J’ai fouillé mon esprit, cherchant sa voix familière. Il n’y avait que le silence, partout. Pourquoi n’était-elle pas avec moi ? La peau de Jamie était brûlante sous mes doigts. Ce contact, cette chaleur maligne auraient dû lui procurer la même angoisse qu’à moi.
— Ça ne va pas ? a demandé Jamie. Gaby ?
— Je suis fatiguée. Excuse-moi, Jamie. J’ai la tête ailleurs.
Il m’a observée avec application.
— Tu as une sale tête.
Où était Melanie ? Qu’avais-je fait ?
— C’est parce que je ne me suis pas lavée depuis un moment.
— Je vais bien, Gaby. Tu devrais aller manger un morceau. Tu es toute pâle.

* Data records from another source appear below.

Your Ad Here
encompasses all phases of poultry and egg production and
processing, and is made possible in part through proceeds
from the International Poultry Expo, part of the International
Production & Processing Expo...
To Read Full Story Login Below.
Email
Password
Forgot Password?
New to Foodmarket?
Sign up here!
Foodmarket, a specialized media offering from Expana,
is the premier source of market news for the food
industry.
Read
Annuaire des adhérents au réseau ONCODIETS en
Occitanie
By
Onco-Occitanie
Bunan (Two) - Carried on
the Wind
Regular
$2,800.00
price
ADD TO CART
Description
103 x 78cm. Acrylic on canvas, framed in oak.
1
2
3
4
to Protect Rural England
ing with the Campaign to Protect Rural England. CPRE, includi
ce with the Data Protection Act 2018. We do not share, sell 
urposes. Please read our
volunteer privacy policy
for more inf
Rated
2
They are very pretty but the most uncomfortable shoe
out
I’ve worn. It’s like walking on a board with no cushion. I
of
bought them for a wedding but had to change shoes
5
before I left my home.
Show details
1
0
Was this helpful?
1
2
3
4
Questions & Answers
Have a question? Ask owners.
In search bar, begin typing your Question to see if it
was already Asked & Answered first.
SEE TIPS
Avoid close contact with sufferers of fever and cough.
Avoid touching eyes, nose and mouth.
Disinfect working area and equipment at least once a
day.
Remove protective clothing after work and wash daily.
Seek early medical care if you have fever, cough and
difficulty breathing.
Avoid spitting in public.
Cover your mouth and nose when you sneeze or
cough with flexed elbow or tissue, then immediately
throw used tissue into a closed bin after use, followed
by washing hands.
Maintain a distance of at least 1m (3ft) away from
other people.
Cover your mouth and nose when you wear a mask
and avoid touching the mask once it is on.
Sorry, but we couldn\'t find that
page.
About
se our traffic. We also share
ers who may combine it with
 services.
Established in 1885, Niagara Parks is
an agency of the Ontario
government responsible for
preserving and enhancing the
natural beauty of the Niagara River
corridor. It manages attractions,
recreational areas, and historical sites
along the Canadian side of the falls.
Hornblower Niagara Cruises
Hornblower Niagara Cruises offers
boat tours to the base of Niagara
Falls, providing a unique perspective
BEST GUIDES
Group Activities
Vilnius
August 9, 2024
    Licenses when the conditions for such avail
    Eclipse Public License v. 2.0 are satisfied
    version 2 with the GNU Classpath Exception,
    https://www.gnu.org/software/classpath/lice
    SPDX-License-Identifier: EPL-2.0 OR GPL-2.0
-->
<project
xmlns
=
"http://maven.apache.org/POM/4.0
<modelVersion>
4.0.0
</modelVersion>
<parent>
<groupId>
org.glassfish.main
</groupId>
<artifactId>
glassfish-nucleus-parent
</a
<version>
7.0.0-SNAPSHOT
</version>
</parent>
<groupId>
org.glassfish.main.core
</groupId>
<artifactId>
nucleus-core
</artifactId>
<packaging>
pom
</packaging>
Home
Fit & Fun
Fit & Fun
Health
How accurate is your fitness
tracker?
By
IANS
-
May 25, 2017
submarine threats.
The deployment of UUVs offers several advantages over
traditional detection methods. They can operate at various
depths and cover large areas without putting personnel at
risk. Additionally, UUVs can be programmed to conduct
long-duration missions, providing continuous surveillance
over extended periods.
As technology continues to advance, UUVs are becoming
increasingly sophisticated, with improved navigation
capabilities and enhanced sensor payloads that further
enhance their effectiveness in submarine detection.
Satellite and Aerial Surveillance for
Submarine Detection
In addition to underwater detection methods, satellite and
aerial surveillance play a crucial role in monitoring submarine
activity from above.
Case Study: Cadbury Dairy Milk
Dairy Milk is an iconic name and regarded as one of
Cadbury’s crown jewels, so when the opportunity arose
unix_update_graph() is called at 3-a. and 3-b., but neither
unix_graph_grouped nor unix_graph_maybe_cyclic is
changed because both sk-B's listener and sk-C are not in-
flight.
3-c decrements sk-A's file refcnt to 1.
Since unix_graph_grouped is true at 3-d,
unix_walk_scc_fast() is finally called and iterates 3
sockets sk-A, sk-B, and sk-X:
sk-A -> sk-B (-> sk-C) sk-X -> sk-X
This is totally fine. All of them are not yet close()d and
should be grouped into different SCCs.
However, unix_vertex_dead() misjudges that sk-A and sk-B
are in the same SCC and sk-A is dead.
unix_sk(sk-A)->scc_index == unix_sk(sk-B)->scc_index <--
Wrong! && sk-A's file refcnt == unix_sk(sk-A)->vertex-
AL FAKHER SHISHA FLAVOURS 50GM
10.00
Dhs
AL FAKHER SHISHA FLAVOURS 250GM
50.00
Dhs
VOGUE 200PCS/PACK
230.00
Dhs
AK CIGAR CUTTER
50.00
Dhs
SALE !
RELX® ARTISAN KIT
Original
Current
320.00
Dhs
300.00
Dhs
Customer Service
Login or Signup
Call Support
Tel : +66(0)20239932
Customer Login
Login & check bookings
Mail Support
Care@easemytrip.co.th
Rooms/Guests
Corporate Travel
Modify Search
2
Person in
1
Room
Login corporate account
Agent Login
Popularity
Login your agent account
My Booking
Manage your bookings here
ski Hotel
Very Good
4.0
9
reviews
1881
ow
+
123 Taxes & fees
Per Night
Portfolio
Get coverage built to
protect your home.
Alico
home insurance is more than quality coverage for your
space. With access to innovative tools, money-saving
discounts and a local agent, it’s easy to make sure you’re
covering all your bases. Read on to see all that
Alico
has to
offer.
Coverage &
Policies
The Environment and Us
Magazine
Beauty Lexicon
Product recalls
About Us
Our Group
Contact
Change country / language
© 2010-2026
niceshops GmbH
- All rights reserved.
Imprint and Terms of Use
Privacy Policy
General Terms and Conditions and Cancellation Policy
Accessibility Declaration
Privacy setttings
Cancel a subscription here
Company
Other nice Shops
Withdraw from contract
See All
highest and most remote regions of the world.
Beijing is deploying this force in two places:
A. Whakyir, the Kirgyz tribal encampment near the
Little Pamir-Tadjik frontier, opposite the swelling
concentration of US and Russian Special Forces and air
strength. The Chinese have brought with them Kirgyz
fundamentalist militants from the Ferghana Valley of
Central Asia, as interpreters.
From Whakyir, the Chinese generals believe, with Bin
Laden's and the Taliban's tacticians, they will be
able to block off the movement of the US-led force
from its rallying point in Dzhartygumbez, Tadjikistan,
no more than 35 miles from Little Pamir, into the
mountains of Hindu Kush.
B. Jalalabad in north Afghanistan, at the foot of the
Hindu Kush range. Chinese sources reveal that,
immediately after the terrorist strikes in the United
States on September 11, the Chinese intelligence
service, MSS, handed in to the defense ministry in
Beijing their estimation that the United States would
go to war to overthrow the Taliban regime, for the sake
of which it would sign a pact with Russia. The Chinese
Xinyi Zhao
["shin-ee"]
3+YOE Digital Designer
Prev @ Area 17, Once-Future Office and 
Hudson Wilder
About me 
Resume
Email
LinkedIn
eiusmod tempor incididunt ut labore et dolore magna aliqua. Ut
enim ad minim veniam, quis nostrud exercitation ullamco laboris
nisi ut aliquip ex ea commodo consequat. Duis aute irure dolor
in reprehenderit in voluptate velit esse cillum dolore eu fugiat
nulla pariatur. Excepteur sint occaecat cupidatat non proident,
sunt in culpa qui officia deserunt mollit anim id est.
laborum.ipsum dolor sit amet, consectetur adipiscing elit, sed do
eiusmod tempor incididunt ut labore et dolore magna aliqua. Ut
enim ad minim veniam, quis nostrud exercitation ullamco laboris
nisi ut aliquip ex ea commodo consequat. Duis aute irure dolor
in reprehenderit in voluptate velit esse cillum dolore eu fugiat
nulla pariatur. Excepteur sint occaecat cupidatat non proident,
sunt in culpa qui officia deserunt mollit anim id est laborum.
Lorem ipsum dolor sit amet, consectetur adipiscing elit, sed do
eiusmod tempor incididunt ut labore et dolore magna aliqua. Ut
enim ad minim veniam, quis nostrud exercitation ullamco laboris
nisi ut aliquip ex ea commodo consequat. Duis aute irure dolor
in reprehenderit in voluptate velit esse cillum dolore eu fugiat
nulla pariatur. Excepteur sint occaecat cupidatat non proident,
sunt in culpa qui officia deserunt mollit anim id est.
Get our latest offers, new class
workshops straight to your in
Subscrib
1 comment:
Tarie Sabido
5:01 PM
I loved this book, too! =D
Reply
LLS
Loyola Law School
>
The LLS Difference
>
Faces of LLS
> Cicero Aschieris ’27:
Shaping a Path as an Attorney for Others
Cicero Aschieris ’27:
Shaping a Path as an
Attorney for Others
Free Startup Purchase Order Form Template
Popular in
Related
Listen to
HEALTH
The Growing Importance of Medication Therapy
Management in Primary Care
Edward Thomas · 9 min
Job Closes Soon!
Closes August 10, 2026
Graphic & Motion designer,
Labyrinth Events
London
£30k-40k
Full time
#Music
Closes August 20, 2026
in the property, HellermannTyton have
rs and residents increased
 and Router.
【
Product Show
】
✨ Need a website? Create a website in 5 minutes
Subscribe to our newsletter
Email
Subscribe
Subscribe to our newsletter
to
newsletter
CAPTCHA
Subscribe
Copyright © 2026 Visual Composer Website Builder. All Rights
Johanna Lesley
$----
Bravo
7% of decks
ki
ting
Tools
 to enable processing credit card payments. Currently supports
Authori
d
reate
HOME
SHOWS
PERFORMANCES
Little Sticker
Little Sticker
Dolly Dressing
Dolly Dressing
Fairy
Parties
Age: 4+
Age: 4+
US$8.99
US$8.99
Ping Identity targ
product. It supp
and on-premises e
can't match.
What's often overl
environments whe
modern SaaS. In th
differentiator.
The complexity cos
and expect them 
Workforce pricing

— Ne t’inquiète pas pour moi.
— Je vais te rapporter à manger, a annoncé Ian. Tu as faim, gamin ?
— Euh non, pas trop.
J’ai regardé fixement Jamie. Le petit était toujours affamé…
— Envoie quelqu’un, ai-je dit à Ian en serrant sa main plus fort.
— D’accord. (Son visage restait impassible, mais je sentais en lui à la fois la surprise et l’inquiétude.) Wes, tu veux bien aller chercher à manger ? Pour Gaby et pour Jamie aussi. Je suis certain que l’appétit lui sera revenu à ton retour.
J’ai observé le visage du garçon. Il était cramoisi, mais son regard était vif. Je pouvais l’abandonner quelques minutes…
— Jamie, cela ne te dérange pas si je vais me débarbouiller ? Je me sens si sale.
Il a froncé les sourcils en entendant ma voix de fausset.
— Bien sûr que non.
J’ai entraîné Ian encore une fois avec moi en me levant.
— Je reviens tout de suite. Promis, juré, cette fois !
Il a souri faiblement. J’ai senti un regard braqué sur moi quand je suis sortie de la pièce. Doc ? Jared ? Peu m’importait.
Dans le couloir, il ne restait plus que Jeb. Les autres étaient partis – rassurés, peut-être ? Le patriarche a incliné la tête sur le côté, comme s’il tentait de comprendre ce que j’avais en tête. Il n’en revenait pas de me voir quitter Jamie si vite, et si brusquement. Lui aussi avait noté la fausseté de mon explication.
J’ai pressé le pas sous la pression de ses yeux inquisiteurs, en tirant Ian derrière moi. J’ai entraîné mon chevalier servant jusqu’à l’endroit où tous les tunnels des dortoirs se rejoignaient. Au lieu de me diriger vers la grande place, je l’ai conduit dans l’un des tunnels obscurs, au hasard. L’important, c’était qu’il soit désert.
— Gaby…
— J’ai besoin de toi, Ian.
— Tout ce que tu veux. Tu le sais.
Je me suis arrêtée ; j’ai mis mes mains de chaque côté de son visage et j’ai regardé ses yeux. Je voyais à peine leur couleur bleue dans l’obscurité.
— Je veux que tu m’embrasses, Ian. Maintenant. Tout de suite.